When asked if, after five years of performing the same character, the experience was still fun for her, Bruce’s response was a resounding yes.

“I love it because you get to meet the most amazing people that I wouldn’t meet in my everyday life, and the audience gets to meet them too. Sometimes the shows are light and fun and amazing and sometimes these men are open enough and able to talk about real things that have happened in their life that are not superlight and fun. When I was doing the Blind Date in Gananoque three years ago I picked a gentleman who turned out to be a soldier in Afghanistan. We talked about that for a bit and it made for a totally different show. It’s fascinating to me,” says Bruce.

For the character of Mimi, Bruce says that she’s able to be much more comfortable with the character now that she’s played it so many times.

“I’m able to sit in it more and be really present without the nervousness related to a playing a new part. The big skills for this show are conversational and asking great, open-ended questions. It has really built up my conversational skills,” says Bruce.

The interactive nature of this play and the possibility of catching a friend or neighbour onstage as the star for the night will make for a fun-lighthearted evening of theatre. Any patrons worried about being chosen to come onstage that night should put their minds at ease with the promise that no one is chosen for this without the patron’s prior consent to do so.

[Source data]
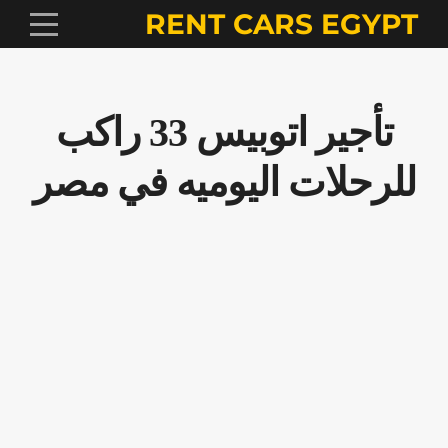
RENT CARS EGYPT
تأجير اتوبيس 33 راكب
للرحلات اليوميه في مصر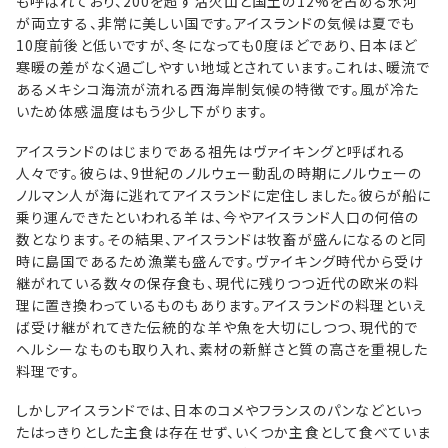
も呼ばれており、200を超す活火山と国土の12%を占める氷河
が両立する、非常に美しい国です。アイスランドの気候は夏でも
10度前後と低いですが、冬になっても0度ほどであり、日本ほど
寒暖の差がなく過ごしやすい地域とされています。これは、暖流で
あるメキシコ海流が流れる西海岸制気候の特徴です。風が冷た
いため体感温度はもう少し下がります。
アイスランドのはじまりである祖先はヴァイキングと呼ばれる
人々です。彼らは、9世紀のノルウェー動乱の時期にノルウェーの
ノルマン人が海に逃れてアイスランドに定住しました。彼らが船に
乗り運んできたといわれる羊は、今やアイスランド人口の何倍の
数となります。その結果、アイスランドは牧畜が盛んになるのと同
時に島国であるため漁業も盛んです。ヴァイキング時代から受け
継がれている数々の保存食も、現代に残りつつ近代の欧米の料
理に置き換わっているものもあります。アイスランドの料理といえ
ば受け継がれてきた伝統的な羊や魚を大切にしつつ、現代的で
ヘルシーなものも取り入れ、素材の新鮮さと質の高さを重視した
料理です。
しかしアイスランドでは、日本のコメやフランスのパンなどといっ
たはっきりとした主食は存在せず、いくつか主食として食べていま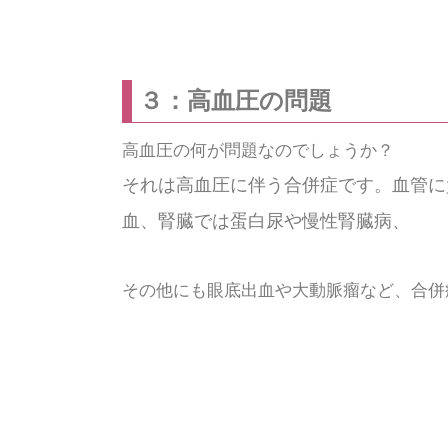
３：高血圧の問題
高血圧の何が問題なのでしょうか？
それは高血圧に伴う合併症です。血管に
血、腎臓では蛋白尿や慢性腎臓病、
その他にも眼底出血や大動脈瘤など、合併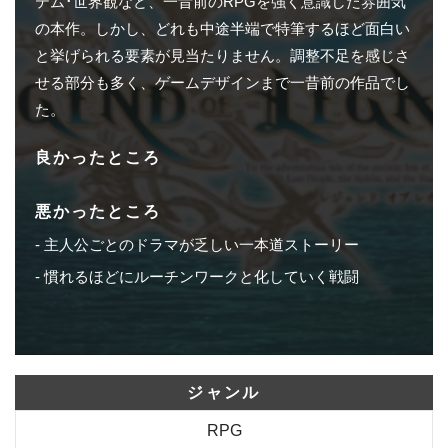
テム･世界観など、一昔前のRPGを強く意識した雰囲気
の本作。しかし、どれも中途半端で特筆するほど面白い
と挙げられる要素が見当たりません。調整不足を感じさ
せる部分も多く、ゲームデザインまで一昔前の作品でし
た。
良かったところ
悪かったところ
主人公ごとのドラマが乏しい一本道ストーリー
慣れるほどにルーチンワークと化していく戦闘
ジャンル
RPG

...

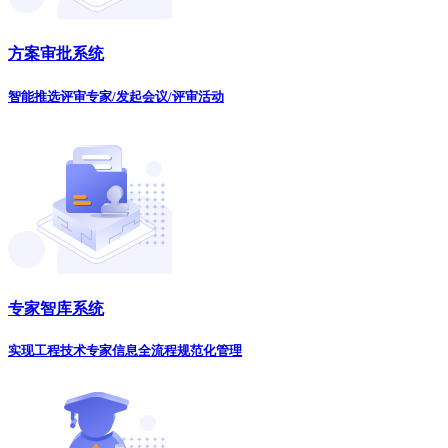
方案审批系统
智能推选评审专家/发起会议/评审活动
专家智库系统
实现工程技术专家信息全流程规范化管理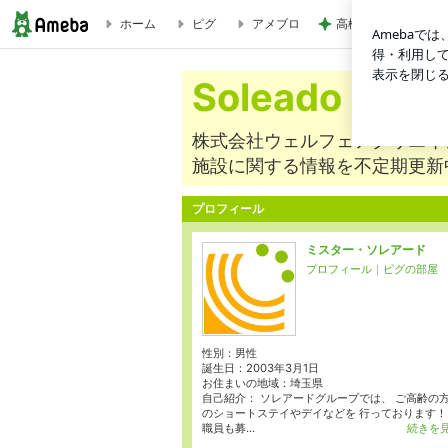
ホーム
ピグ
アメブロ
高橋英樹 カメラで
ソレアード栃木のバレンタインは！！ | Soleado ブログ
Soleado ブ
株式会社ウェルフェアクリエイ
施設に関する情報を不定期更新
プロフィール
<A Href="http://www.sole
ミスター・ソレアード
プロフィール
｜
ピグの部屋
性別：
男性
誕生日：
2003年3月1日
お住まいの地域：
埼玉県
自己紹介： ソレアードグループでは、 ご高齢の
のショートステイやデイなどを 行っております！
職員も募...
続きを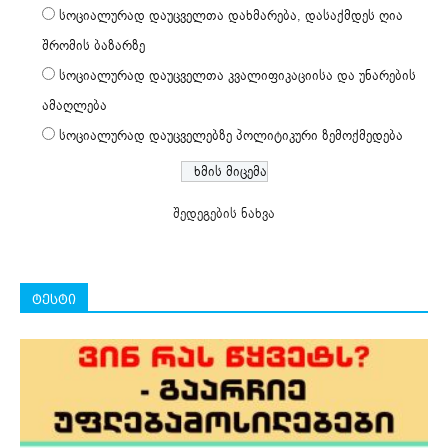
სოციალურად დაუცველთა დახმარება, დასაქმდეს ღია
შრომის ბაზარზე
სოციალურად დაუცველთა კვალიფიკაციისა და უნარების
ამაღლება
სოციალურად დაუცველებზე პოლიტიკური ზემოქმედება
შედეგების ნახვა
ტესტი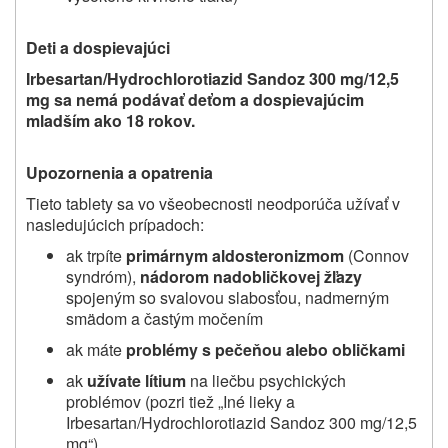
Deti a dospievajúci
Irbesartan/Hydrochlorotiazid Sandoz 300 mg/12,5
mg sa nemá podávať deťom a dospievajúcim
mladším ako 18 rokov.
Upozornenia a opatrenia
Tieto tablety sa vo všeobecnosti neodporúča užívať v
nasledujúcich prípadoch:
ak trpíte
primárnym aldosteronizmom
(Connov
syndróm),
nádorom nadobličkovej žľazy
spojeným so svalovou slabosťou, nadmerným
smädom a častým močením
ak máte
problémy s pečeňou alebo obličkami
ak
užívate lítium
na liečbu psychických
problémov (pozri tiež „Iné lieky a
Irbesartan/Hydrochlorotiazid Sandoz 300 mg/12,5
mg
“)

* [To do]:
**a.** In the article about the Blind Date show, who did the gentleman Bruce picked in Gananoque turn out to be?
**b.** Pick up the article about the Blind Date show after its last sentence and continue it.

* [Answers in order]:
**a.** He turned out to be a soldier in Afghanistan.

**b.**
The Festival Players presentation of Blind Date starring Bruce runs from August 23 to September 2 at the Regent Theatre in Picton and it will be Bruce’s first time visiting the County. The showtime runs around 70-80 minutes with no intermission. After the Regent Theatre show, Blind Date will head to Vancouver, then to Montreal where creator Northan herself will perform the role of Mimi, completely in French.

LAST PERFORMANCES OF DRAWER BOY
If you haven’t done so already, make plans to see The Drawer Boy before it closes on Saturday. The highly acclaimed work features exceptional performances by Benedict Campbell, John Dolan and Marcel Stewart in a story about the effects of loneliness and isolation in rural life.

Playwright Michael Healey and director Graham Abbey have conspired to use the intimate setting of the Festival Players theatre in Wellington to pull the audience into the lives of these three men while slowly revealing the secrets that propel the plot forward. The atmosphere and storytelling is complemented beautifully by the music accompaniment of George Meanwell.

It is powerful theatre, professionally performed and staged. See it before it’s gone.